Sunday, 1 August 2021

Your fantastic world will grow pale

Your fantastic world will grow pale, your dreams will fade and die and will fall like the yellow leaves from the trees....

Fyodor Dostoevsky - White Nights (1848)

As we all must know, there are various ways to explain government coronavirus excesses and as voters we do need to find a reasonable explanation.

The colossal cost, locking up healthy, low risk people, closing schools when children are virtually immune, obsessively detailed social contact rules, pointless mask wearing, badly damaged economy and businesses, wildly exaggerated risks, constant confusing rule and policy changes, constant megaphone propaganda and to top it all there is no good evidence that any of it was worthwhile.

Now we have the climate change narrative being pumped up to lunatic levels of scary nonsense based on comic-book fantasies about our supposed effect on the global climate. It has been an extremely sobering reminder of just how necessary it is to explain political lunacy.

Yet it is possible that these things do not have simple explanations other than the basic human need to avoid personal harm blended with a wealthy and highly supportive culture such as ours. In these circumstances, perceptions of personal harm become extremely confused. We see harm in a wildly exaggerated manner, but more importantly we are easily persuaded to accept the exaggerations and that is where the insanity lurks.

Lunatic exaggerations are promoted by senior political actors, senior bureaucrats and leading media pundits. From the outside it can seem like insanity, but at their level it is not self-destructive insanity. It does no harm to those pushing it but is likely to inflict enormous harm on voters who could do something about it but don’t.

At the visceral level of personal survival, one way to avoid harm is to harm others and thereby nullify their ability to harm you. We see that in senior political actors where we ordinary voters are the ones they harm. Why would that be? Our numbers, there are too many of us. It’s Malthus over and over again. It sounds primitive but the coronavirus debacle and climate narrative are inflicting harm on ordinary people for no good reason and it is blatantly obvious that this is the case. Nobody could possibly miss it.

In other words, perhaps we ordinary voters should bring the insanity down to a personal level, to those senior political individuals making and supporting insane decisions. Senior actors in politics, bureaucracies and the media are highly attuned to their personal interests. It is a major reason why they are where they are.
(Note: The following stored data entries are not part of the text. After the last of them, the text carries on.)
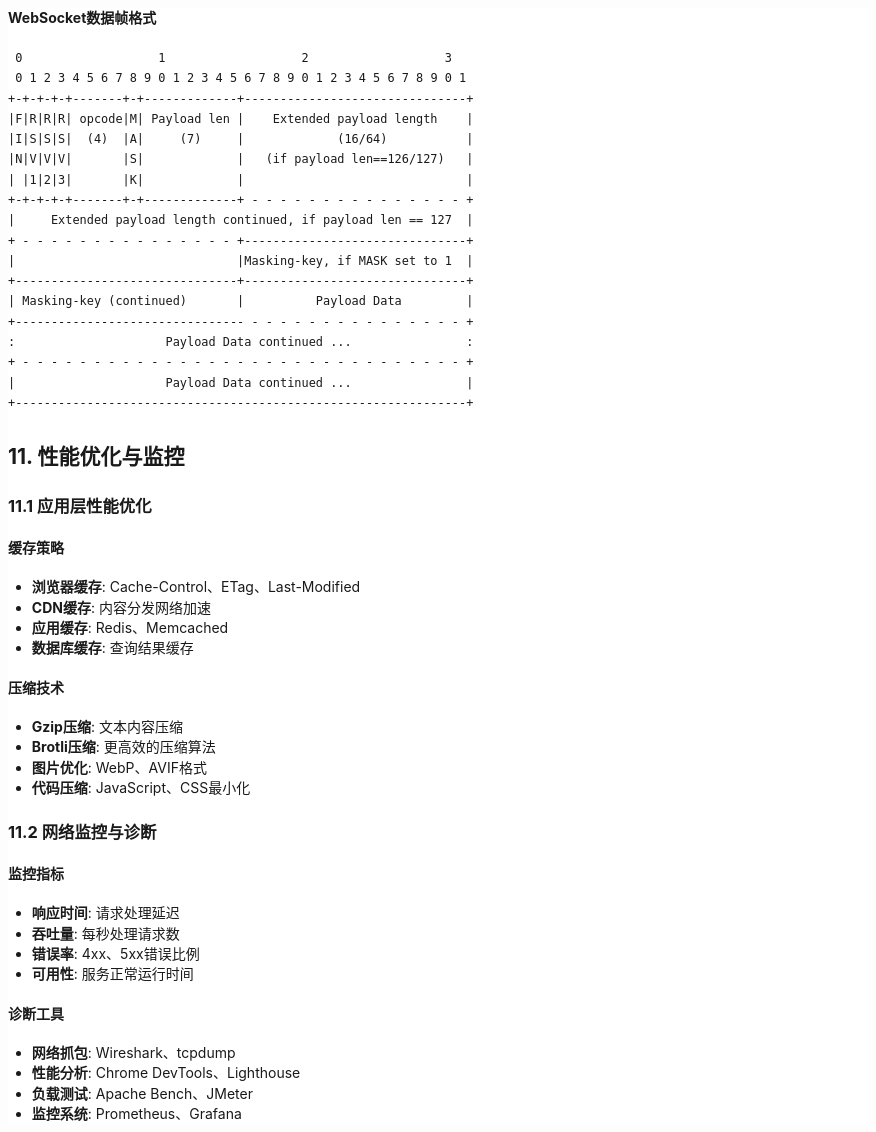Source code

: #### WebSocket数据帧格式
```
 0                   1                   2                   3
 0 1 2 3 4 5 6 7 8 9 0 1 2 3 4 5 6 7 8 9 0 1 2 3 4 5 6 7 8 9 0 1
+-+-+-+-+-------+-+-------------+-------------------------------+
|F|R|R|R| opcode|M| Payload len |    Extended payload length    |
|I|S|S|S|  (4)  |A|     (7)     |             (16/64)           |
|N|V|V|V|       |S|             |   (if payload len==126/127)   |
| |1|2|3|       |K|             |                               |
+-+-+-+-+-------+-+-------------+ - - - - - - - - - - - - - - - +
|     Extended payload length continued, if payload len == 127  |
+ - - - - - - - - - - - - - - - +-------------------------------+
|                               |Masking-key, if MASK set to 1  |
+-------------------------------+-------------------------------+
| Masking-key (continued)       |          Payload Data         |
+-------------------------------- - - - - - - - - - - - - - - - +
:                     Payload Data continued ...                :
+ - - - - - - - - - - - - - - - - - - - - - - - - - - - - - - - +
|                     Payload Data continued ...                |
+---------------------------------------------------------------+
```

## 11. 性能优化与监控

### 11.1 应用层性能优化
#### 缓存策略
- **浏览器缓存**: Cache-Control、ETag、Last-Modified
- **CDN缓存**: 内容分发网络加速
- **应用缓存**: Redis、Memcached
- **数据库缓存**: 查询结果缓存

#### 压缩技术
- **Gzip压缩**: 文本内容压缩
- **Brotli压缩**: 更高效的压缩算法
- **图片优化**: WebP、AVIF格式
- **代码压缩**: JavaScript、CSS最小化

### 11.2 网络监控与诊断
#### 监控指标
- **响应时间**: 请求处理延迟
- **吞吐量**: 每秒处理请求数
- **错误率**: 4xx、5xx错误比例
- **可用性**: 服务正常运行时间

#### 诊断工具
- **网络抓包**: Wireshark、tcpdump
- **性能分析**: Chrome DevTools、Lighthouse
- **负载测试**: Apache Bench、JMeter
- **监控系统**: Prometheus、Grafana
They are making business for themselves and protecting what they see as their future - not our future. When it goes sour they move on. Social contacts secure, fresh career moves in place, revolving doors revolving.  

Big tech and various wealthy global actors also play their part, but their influence would be resisted by a rationally altruistic governing class. Unfortunately we don’t have that, don’t vote for it and are bound to pay a high price for not doing so.

Your fantastic world will grow pale, your dreams will fade and die and will fall like the yellow leaves from the trees.... That’s our fantastic world of course, the one where democracy keeps government activity within sane boundaries. Until it doesn’t.


Scrobs. said...

Excellent post, AK.

Please add the disgraceful waste of the charities to that toxic mix!

DiscoveredJoys said...

There's not a lot one can do at a personal level - except disengage.

Don't pay for any media, and distrust what you read or hear. Do not respond to requests for surveys unless you have a complaint to voice. Support only local charities that are well managed, deliver, and are not 'political'. Do not engage with conspiracy theorists, or people that knock your door to sell you stuff or religion.

Politicians, actors, conspiracy theorists, evangelicals and the media are desperate for 'recognition' as it secures their place on the greasy pole for another day.

Be the person that starves them of recognition.

A K Haart said...

Scrobs - thanks and yes, charities should be in there, particularly many of the big ones.

DJ - good advice. We never engage with anyone who knocks on the door. If they are prepared to be that intrusive we aren't interested.